We report results obtained by training ResNet-50, ResNet-101, ResNet-152, and VGG-16 on the ImageNet-1k data set.
As training ResNet-50 has become a reference benchmark, we investigated performances of our method on such problem, for different settings. To maximize CPU usage, and to exploit the large memory available on CPU nodes, we use a local mini-batch size of 512 or 1024 samples. From the achieved accuracy values, shown in Table I, it can be seen that we manage to reach state-of-the-art accuracy on up to 64 nodes, with a batch size of 32k samples: the total training time, not considering network setup, is of 503 minutes. Keeping the number of nodes at 64 and using a larger batch size results in a slight loss of accuracy and a speed-up of 10%. Running the parallel training on 128 nodes, we still reach a reasonable accuracy for a total mini-batch size of 64k samples, in 260 minutes: in comparison to [MLPerf], where the target accuracy was 74.9%, we clearly outperform the best results obtained on CPUs, even accounting for the difference between total execution and training time, which never exceeded 10 minutes. From the reported results, we can see that employing a larger batch size on 128 nodes results in a large loss of accuracy. In Figure 1, top-1 error for full training of ResNet-50 networks is shown. For each combination of node count and aggregate batch size, we plot the results of the training run which reached the lowest validation error.
Iv-C2 Other Architectures
Table I lists the results we obtained training other CNNs. It is clear that we are able to reach state-of-the-art accuracy for all ResNet topologies. More importantly, our method is also capable of training VGG-16 with a mini-batch size of 16k samples, even though this is known to be a difficult task [DBLP:journals/corr/abs-1708-03888].

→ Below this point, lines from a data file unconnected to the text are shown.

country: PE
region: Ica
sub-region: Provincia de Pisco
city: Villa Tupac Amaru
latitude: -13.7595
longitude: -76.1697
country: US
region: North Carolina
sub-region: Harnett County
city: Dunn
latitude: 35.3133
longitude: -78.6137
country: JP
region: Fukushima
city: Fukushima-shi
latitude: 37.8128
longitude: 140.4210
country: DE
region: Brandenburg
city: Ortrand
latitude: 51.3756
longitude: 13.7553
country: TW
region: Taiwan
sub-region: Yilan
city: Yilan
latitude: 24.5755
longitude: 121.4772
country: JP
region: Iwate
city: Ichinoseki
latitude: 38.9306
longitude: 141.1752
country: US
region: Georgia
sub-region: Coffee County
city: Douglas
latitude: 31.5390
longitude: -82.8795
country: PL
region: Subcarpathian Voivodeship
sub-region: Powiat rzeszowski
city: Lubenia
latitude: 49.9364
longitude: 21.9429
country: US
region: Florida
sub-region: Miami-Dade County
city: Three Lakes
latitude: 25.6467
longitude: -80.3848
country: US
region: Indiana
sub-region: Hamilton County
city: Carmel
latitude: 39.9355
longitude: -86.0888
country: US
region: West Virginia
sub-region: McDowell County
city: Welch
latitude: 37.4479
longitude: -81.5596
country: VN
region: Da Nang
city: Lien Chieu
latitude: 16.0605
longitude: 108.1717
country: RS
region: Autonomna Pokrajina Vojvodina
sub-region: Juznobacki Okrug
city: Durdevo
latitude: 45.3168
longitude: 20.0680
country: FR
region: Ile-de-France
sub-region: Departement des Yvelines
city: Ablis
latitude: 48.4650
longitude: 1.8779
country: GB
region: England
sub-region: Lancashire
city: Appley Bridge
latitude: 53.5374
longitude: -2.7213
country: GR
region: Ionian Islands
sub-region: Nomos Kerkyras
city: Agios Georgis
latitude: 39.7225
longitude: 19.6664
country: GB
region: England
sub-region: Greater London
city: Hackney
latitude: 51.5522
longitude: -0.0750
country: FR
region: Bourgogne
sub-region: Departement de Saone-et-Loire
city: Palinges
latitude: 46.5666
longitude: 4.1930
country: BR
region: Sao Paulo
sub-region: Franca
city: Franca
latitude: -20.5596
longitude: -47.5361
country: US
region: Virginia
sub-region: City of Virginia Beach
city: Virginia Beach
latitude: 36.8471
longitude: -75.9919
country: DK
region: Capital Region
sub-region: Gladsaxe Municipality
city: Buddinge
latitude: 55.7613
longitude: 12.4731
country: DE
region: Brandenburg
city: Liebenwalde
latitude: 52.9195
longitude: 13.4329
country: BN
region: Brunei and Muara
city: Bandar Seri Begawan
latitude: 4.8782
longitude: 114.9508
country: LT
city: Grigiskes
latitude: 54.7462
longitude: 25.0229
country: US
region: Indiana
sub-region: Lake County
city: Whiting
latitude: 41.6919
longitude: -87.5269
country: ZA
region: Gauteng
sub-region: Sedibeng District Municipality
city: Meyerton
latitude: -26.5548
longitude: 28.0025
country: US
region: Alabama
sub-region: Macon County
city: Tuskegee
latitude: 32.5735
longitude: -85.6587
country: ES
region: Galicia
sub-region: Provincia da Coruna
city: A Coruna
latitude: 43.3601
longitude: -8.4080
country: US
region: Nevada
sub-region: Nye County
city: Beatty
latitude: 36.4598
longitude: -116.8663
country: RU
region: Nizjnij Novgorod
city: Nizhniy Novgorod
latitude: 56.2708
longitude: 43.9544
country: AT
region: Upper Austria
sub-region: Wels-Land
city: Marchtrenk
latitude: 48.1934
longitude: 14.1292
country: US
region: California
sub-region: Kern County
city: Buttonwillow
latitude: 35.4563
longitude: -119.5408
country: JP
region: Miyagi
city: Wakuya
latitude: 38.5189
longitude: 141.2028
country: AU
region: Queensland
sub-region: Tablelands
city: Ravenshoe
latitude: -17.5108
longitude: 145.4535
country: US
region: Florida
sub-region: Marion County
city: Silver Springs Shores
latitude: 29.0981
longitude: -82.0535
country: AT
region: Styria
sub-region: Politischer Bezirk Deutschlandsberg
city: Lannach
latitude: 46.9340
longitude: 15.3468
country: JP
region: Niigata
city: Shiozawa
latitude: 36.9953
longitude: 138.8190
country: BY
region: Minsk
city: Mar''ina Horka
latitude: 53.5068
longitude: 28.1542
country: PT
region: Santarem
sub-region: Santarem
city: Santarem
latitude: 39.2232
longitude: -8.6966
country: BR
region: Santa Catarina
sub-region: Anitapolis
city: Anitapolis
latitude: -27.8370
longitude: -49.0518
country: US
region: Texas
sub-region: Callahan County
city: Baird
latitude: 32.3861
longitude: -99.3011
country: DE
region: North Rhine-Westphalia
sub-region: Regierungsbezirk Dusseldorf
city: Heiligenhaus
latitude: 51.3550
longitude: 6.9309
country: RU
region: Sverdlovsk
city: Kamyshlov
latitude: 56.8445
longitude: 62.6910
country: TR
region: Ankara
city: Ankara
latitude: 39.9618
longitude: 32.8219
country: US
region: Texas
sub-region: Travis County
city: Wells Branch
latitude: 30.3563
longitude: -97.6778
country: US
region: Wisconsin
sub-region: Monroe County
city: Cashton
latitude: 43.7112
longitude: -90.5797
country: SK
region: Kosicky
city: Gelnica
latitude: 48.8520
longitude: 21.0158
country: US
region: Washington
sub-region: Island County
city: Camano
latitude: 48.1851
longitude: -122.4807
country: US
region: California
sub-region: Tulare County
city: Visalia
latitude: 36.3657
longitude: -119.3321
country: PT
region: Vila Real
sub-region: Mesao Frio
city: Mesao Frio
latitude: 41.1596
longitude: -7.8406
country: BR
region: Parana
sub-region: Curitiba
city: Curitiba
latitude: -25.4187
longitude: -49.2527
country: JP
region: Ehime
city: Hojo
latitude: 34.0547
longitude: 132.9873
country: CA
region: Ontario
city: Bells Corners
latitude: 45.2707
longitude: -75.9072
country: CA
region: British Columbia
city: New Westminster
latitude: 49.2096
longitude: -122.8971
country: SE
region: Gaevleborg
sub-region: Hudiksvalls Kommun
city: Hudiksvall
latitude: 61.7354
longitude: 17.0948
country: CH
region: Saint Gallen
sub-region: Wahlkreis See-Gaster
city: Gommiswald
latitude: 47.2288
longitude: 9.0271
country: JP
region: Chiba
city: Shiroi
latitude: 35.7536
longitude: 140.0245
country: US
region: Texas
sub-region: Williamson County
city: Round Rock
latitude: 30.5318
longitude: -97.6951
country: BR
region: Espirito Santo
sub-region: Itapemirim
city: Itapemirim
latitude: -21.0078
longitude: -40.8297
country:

In order to fairly assess our method’s performances, we did not adapt the hyper-parameters for the different topologies. The only tuning we performed, was to extend the warm-up phase to 20 epochs (thus, two ninth of the total training) when running on 64 or 128 nodes.
In this work, we proposed a new algorithm for distributed training, named DC-S3GD, which allows for the overlap of computation and communication by averaging in the parameter space (weights) and applying a first-order correction to gradients. We showed that this approach can achieve state-of-the-art results for parallel DL training.
Many aspects could be improved, for example, more sophisticated methods, like LARS [DBLP:journals/corr/abs-1708-03888], or Adam [Adam], could be used as local optimizers.
Another possible enhancement would be to allow more out-of-sync minimization steps to be taken by local optimizers, and to see how this influences performances, in terms of time-to-accuracy.
To reduce the error introduced in the correction step, the pseudo-Hessian could be replaced by an analytical version of the Hessian matrix.
In terms of maximum achieved accuracy, we ran some preliminary tests with a larger number of iterations, and in some cases, extending the training to 100 or 120 epochs could improve the accuracy of 0.2-0.8%, even for the case of 128k samples per batch.
We believe this approach could also be applied to train neural networks of other types, such as those used for Natural Language Processing, or Reinforcement Learning, if a data-parallel scheme can be adopted.